A number of Egyptian investors took out a full-page advertisement in Egypt’s Al-Ahram daily newspaper on Tuesday calling for President Abdel-Fattah El-Sisi to take “emergency measures” to save Egyptian companies and industries after the recent floating of the local currency.
The ad, signed by nine investors associations, explained that Egyptian companies are facing bankruptcy as they are required to pay back bank loans at the new exchange rate, even though they have already sold their products using the old exchange rate.
In November, Egypt’s central bank freely floated the pound, slashing its value by more than half.
The ad also said that most companies continue to struggle to obtain dollars.
The investors warned that if Egyptian companies go bankrupt, there will be a drop in imports and a shortage in basic goods as well as an increase in unemployment. The investors also said that they expect that many company owners will face legal action due to their inability to repay bank loans.
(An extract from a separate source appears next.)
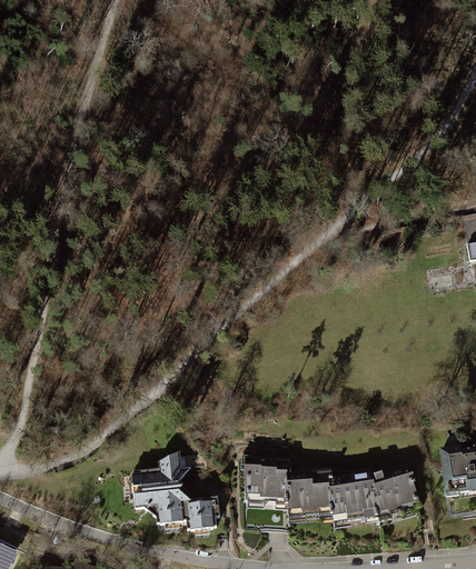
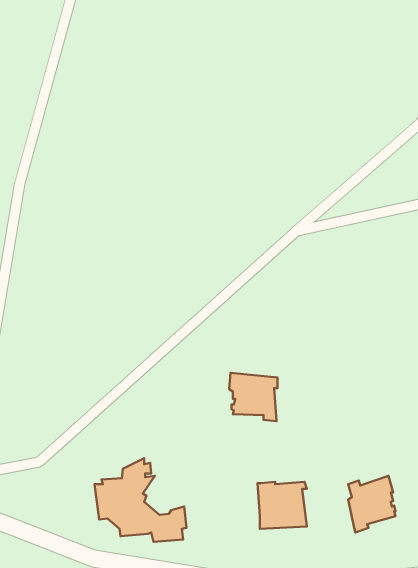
building: [244,459,289,505] -> [229,373,278,421]
building: [328,475,377,522] -> none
The associations that published the ad represent several prominent industrial zones in the country, including the 10th of Ramadan, 6 October, El-Obour and Sadat City.
The decision to freely float the Egyptian pound comes as part of an economic reform plan that Egypt embarked on in 2014 aimed at alleviating a dollar shortage and stabilising the country’s flagging economy.
The reform plan also included fuel subsidy cuts that increased prices up to 78 percent, as well as imposing new taxes to ease a growing budget deficit.
The head of the Central Bank of Egypt defended the reforms in an interview on Sunday, saying that banks have been able to raise around $6.5 billion since the decision to float the pound, which is 15 times more than what was being collected before the flotation.
He also said that despite some negative outcomes, the ongoing consumer inflation means a boost for locally produced goods over expensive imports.